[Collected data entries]
*** Block opens ***
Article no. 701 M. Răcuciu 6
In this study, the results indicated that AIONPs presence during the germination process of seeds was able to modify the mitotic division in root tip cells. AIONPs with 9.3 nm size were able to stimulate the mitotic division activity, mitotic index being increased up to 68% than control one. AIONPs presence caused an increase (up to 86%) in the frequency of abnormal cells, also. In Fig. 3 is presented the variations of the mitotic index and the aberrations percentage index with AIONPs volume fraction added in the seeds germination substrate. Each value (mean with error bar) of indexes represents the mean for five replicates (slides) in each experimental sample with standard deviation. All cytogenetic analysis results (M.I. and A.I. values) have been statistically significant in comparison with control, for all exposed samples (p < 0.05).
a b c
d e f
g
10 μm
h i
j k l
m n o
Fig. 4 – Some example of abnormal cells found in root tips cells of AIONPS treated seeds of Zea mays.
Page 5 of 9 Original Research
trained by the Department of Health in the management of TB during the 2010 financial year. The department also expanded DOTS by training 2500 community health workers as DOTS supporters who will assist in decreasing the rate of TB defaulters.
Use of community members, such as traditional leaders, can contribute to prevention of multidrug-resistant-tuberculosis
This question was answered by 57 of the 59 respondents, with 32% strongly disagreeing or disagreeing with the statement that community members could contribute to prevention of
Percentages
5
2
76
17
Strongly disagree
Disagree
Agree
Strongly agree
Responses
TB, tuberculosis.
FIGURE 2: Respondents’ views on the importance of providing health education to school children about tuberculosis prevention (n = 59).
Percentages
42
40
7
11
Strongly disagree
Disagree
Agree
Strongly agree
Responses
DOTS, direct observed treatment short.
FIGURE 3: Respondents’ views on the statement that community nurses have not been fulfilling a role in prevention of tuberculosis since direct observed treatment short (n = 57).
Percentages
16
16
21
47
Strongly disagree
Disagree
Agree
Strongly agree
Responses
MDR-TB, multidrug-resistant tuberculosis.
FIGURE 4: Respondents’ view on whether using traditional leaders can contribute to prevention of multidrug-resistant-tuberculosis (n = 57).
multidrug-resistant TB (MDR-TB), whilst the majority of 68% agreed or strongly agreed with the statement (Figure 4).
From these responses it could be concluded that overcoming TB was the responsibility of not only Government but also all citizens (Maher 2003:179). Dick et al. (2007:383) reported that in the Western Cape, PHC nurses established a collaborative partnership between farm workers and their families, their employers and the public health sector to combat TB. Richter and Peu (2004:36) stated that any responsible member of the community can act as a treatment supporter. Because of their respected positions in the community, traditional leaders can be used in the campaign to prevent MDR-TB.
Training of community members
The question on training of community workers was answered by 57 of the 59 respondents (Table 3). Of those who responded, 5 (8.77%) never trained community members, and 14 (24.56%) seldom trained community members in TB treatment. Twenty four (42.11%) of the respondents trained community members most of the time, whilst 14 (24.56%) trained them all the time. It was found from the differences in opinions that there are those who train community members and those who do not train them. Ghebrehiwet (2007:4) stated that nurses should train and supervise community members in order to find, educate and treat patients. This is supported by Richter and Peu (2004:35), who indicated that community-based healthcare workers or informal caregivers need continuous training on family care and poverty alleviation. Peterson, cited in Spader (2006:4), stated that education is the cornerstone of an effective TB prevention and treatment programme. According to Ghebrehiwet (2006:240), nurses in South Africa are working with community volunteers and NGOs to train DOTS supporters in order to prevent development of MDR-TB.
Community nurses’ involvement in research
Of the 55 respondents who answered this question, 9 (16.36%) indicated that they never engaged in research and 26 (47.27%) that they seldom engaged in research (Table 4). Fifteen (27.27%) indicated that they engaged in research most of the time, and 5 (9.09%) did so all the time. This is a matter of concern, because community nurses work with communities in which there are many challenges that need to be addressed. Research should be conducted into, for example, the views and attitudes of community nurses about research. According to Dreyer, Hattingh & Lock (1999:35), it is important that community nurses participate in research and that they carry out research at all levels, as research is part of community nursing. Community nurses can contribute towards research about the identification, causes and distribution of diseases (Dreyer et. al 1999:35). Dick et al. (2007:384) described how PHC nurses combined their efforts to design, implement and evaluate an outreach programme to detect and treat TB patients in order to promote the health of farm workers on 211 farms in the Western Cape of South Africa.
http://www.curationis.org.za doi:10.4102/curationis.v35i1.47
*** Block closes ***
Description of the task: Among the lines above, which ones include the word "traditional"? Copy them.

Problem solution:
Use of community members, such as traditional leaders, can contribute to prevention of multidrug-resistant-tuberculosis
FIGURE 4: Respondents’ view on whether using traditional leaders can contribute to prevention of multidrug-resistant-tuberculosis (n = 57).
From these responses it could be concluded that overcoming TB was the responsibility of not only Government but also all citizens (Maher 2003:179). Dick et al. (2007:383) reported that in the Western Cape, PHC nurses established a collaborative partnership between farm workers and their families, their employers and the public health sector to combat TB. Richter and Peu (2004:36) stated that any responsible member of the community can act as a treatment supporter. Because of their respected positions in the community, traditional leaders can be used in the campaign to prevent MDR-TB.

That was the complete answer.